-- start Text --

# Waiting



## Guest (Aug 1, 2002)

I don't know about everybody else but I keep looking and reading all the posts and it seems, maybe it's me, that since I have a GA16DE engine there's no hope to really get alot of power from this engine. Especially since I personally have an automatic. Yeah sure if I had a SR20DE I would have something to start with so it seems. I'm not saying what Micheal Young is doing to his car isn't worth it. I just want to wait to spend lots of money on mods on a car if the end product isn't as fast/worth what you spent. If you spend 10 grand, which you will eventually do, on a car like say mine and the car cost 10 grand why didn't you spend that 20 grand on something that has a good base/potential. I'm sure most of us want a car like in the movie Fast and the Furious. I know I would. Don't get me wrong if we get over 200 horses of this engine then hey sign me up! And clue me and everyone else in on what you did! Some of the members and non-members rides look great. Like for instance Chef's ride, to me looks spectacular and he boosts, which I saw the Dyno, 210 HP and also the Pumpkin Orange 200SX looks like it could have been in the movie. But I'm not going to spend all of my money/time on mods that while I'm still buying the car end up being the price of a brand new SpecV or Acura or whatever equivalent. Sorry for the depressing post but just seems should've bought or go get a better base model to start from. If I'm wrong hey great fill me in I'm all ears.


----------



## 97PocketRocket (Jul 31, 2002)

Well, imo there is really nothing wrong with the ga16...granted it doesn't start out as powerful as the sr20de, but then again, honda sewing machines come with a 1.6 litre and they can extract good amounts of power from it and we all know nissan's are a bit more punchy than a stock honda with the same size motor 

Besides, one of my goals for working up my engine is mainly to increase both suspension response and engine response and it's just fun to mess around with engines. If you really want to get great power though and have the money, build it up, swap the pistons, gaskets, blah blah blah and go turbo after the basic bolt on's are done, you should be able to give any mildly modded sr20 de (not det) more than a run for their money, auto or manual


----------



## Guest (Aug 1, 2002)

-- end Text --

Name every car manufacturer mentioned in the forum thread about the GA16DE engine.

-- start Stored rows --

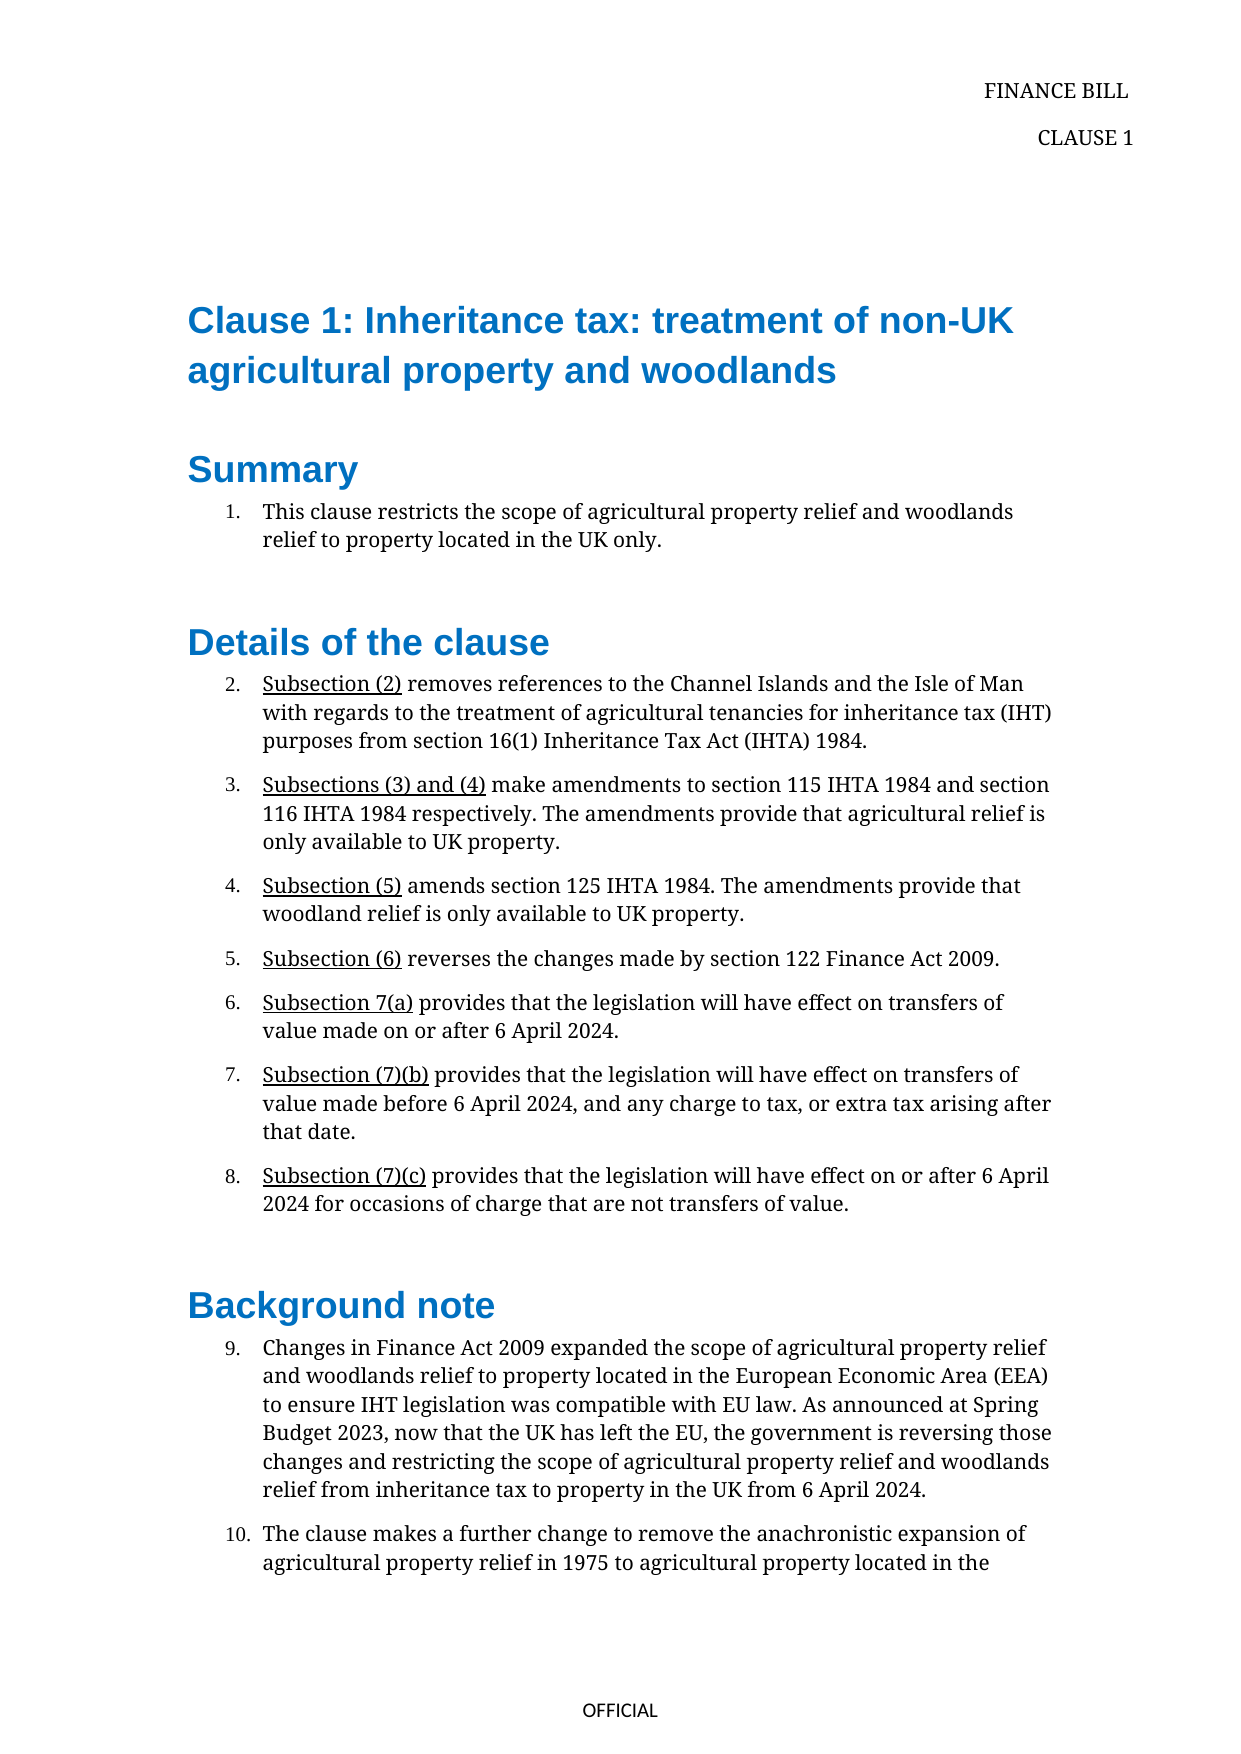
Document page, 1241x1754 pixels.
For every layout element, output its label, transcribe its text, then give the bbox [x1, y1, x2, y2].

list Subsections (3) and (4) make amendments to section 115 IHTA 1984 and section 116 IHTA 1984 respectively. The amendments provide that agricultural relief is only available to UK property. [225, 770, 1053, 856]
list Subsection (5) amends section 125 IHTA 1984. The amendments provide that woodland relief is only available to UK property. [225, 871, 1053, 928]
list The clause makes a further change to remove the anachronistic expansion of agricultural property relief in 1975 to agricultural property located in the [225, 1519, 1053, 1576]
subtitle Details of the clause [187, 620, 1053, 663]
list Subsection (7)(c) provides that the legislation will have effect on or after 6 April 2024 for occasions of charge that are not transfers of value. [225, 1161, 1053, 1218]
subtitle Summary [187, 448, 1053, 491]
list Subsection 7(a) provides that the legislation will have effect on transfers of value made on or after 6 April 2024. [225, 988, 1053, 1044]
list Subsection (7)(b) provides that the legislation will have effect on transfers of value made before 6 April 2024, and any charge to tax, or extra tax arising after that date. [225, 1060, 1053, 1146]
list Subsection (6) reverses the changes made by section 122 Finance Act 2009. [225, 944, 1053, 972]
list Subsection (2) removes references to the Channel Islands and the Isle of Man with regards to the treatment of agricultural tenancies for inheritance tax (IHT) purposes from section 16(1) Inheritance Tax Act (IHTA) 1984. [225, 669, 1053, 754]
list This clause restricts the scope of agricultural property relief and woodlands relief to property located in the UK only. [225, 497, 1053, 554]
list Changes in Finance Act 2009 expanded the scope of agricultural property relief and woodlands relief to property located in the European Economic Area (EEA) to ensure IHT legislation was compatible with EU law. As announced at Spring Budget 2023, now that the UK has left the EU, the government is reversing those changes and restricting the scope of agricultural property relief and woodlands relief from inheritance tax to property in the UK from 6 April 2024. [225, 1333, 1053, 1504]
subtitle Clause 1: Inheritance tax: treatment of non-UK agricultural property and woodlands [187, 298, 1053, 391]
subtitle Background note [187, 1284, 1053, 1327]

-- end Stored rows --

_Expected output_. Acura, Honda, Nissan